** PROVIDED TEXT **
---------------
While Spenta's lifestyle did not change – except to insist the children took more exercise – Yazard now pesters her for healthy food and refuses to eat Kentucky. "Yazard loves vegetables, wants the semi-skimmed milk and brown bread," Spenta tells me. "He complains about takeout, but my mother puts him straight saying: 'Your mother is not a cooking machine! Today she just cannot do it!'"

Spenta's weekly bills, about £139, are the second highest spend. Their diet, on the other hand, relies the least on fresh produce. Is this class-related? Spenta does not think so. If anything, because she is Zoroastrian, she sees herself as middle class. She knows they should not be eating takeouts as much but she is breathtakingly honest about the restrictions of her life. Her mother, Bapsy, had done all the cooking until she fell ill. Spenta found herself at 40 with no skills of her own having to fend for the whole family. Recently her own health has begun to suffer because of the physical and emotional strain. She is clear, too, about the psychological function of the food she buys: "Food is a reward. Other people go out to restaurants, or dancing, and this, I would say, is my reward. Whatever money we have got we spend on food. As long as it is tasty and hot, I am not bothered what it is."

Over on the other side of the square live Regina and Andrew, both actors, and their adopted two daughters, Megan, 11, and Lily, 12.

"When I first met Reggie," Andrew said, "she would go out and have a McDonald's and these big tubs of Coke and I couldn't believe it… this classy girl!" Reggie laughs and confirms it's true. By anybody's standards, she grew up in a privileged home. Until her father lost all his money on the stock exchange – he was a millionaire – her parents travelled by Concorde and dined in the best restaurants, often taking their children along with them. Food was appreciated in a restaurant environment, but Reggie's cooking confidence was squashed at school. Meat loafs would end up in the sink – "'Poor Regina,' my home economics teacher would say. 'She tries so hard.' I am aware that lots of our middle-class friends haven't even tried a McDonald's. I do enjoy it but I suppose I do know when to stop."

Andrew grew up as one of six with a mother who cooked everything from fresh. He is responsible for all the cooking and shopping now, spending around £100 a week, mostly in Iceland, where he is constantly looking for the best deals. He makes his own bread every Friday and likes to use fresh ingredients. More than anything, though, the family's approach to food is shaped by the two girls, Lily, 12, and Megan, 11, they adopted five years ago. Lacking any structure in their previous lives, the girls needed routine and ritual. Now, they all eat the same dish on the same day of the week, week in, week out, to ensure the children feel secure. Both had to be weaned off their former diet of chicken nuggets and chips.
---------------
** DATA EXTRACT **
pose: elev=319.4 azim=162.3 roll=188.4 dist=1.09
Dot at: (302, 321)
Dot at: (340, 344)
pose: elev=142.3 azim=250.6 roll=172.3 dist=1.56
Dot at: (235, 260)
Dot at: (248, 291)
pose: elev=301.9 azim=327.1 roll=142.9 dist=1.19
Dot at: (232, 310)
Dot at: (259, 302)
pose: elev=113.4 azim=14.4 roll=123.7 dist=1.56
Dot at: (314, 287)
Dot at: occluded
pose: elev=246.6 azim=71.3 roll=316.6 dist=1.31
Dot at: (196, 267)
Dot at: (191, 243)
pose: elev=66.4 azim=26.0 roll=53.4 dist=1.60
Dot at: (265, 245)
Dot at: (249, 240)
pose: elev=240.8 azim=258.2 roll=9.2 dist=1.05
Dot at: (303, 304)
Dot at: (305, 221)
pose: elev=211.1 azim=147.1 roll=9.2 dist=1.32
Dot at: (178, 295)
---------------
** SET TASKS **
- 1) In the piece on family eating habits, change "Friday" to "Saturday" and give the passage that begins at the words "Andrew grew up" and stops after "nuggets and chips.".
- 2) According to the piece on family eating habits, about how much do Spenta's weekly bills come to?
- 3) Resume the piece on family eating habits, picking up right after its final sentence.

** FINAL ANSWERS **
- 1)
Andrew grew up as one of six with a mother who cooked everything from fresh. He is responsible for all the cooking and shopping now, spending around £100 a week, mostly in Iceland, where he is constantly looking for the best deals. He makes his own bread every Saturday and likes to use fresh ingredients. More than anything, though, the family's approach to food is shaped by the two girls, Lily, 12, and Megan, 11, they adopted five years ago. Lacking any structure in their previous lives, the girls needed routine and ritual. Now, they all eat the same dish on the same day of the week, week in, week out, to ensure the children feel secure. Both had to be weaned off their former diet of chicken nuggets and chips.

- 2) About £139.

- 3)
Pasta now features twice a week where once there were chips. Roast chicken is served every Sunday, meatballs are given with rice. There's ratatouille in the winter on one evening, replaced by salad nicoise in the summer. There is no deviation from the ritual. It's up on the wall on the girls' Charlie and Lola week planner.

For Reggie, the girls' new diet is directly linked to their improved health: "Megan had a permanently runny nose when she arrived, permanently. That has now stopped. Their colour wasn't great either." This brings to mind a line from Rowntree's Poverty: "It is to be regretted that so many children are brought up in the Workhouse, as they can hardly fail to become affected by the pauper taint."

Food for children – young children at least – is generally uncorrupted by notions of class. They do not look at a friend's lunchbox and see that the chocolate bar and salty crisps could mean more than the food itself. They just think their friend is lucky to be given such treats. Food to a child is simple and if you're lucky, it turns into a simple – and healthy – pleasure. When I think about the four families, there is one trait which is the same in each. In every family, there was at least one child who wanted to be allowed to cook regularly. For Ralf and Jessamy, it was 10-year-old Jonah. For Nichola, it was Lenise, 11. For Spenta, her son Yazard, 11, and for Reggie and Andrew, 11-year-old Megan. In every case, the parents were willing in spirit, but all expressed the sensation of a sinking heart at the idea of a chaotic kitchen that needed to be cleared up afterwards. Can it be a coincidence that all these children are around the same age? Could it be true, as Sheila Dillon told me, that our national wellbeing ultimately lies in educating and encouraging the children, rather than berating their parents? Hold on to that thought as your child spreads flour over your kitchen floor. I know I am going to.